On apporte une part de pannetone (Noël n’est pas bien loin), une réjouissante brioche commerciale, fourrée d’une crème à l’amande et recouverte de chocolat, agrémentée de quelques clémentines et de noix de Grenoble qu’on doit fracasser soi-même avec le casse-noisettes qui les accompagne. Mais le patron nous propose aussi un zabaglione qui sera fait à la minute avec du Marsala et un peu de Grand Marnier, histoire de montrer qu’on peut très bien improviser dans un resto italien. Ça nous change du tiramisu dont il n’y a pas de traces sur le menu. Le zabaglione est onctueux, à mourir sur place et à ressusciter ensuite pour une autre bouchée. J’adore ce dessert encore chaud, à mi-chemin entre une sauce et une mousse.

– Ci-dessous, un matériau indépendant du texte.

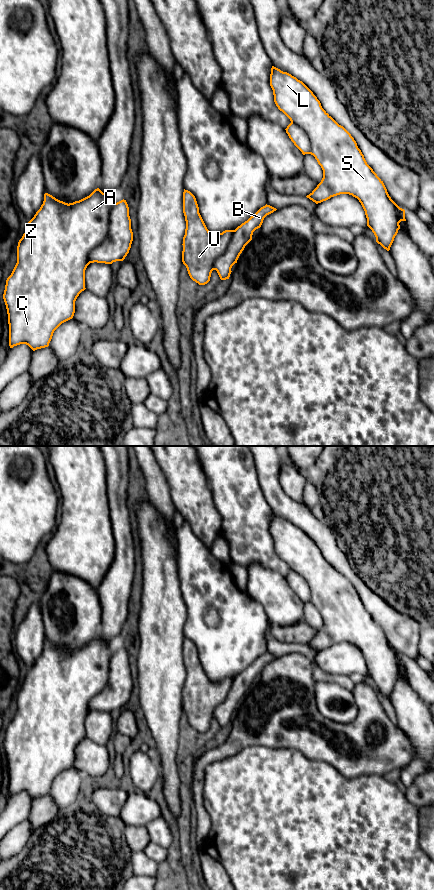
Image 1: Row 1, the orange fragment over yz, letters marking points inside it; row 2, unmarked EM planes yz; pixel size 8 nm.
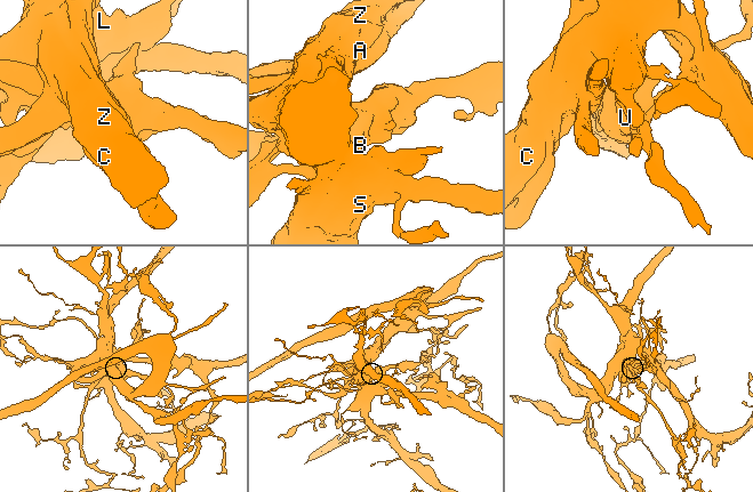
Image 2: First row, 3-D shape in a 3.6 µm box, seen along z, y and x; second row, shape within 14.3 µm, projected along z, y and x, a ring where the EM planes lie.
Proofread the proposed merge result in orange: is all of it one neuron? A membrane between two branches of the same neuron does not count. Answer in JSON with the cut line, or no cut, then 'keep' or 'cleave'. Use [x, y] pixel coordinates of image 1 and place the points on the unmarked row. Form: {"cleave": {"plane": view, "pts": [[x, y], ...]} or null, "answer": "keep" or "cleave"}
{"cleave": null, "answer": "keep"}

Da Attilio prépare donc la cuisine italienne comme elle devrait toujours être conçue: simplement, avec un grand respect pour les produits de base. Ajoutons à cela quelques bons choix de vins, à prix raisonnables, un accueil et un service professionnels et vous comprendrez mon faible pour cette jeune maison d’à peine sept mois, mais qui fait déjà parler.
Comptez entre 25 et 30 $ pour la formule table d’hôte, incluant le dessert et le café. Vous devriez donc vous en tirer pour un peu moins de 70 $ à deux, avec les taxes et le service, mais avant le vin.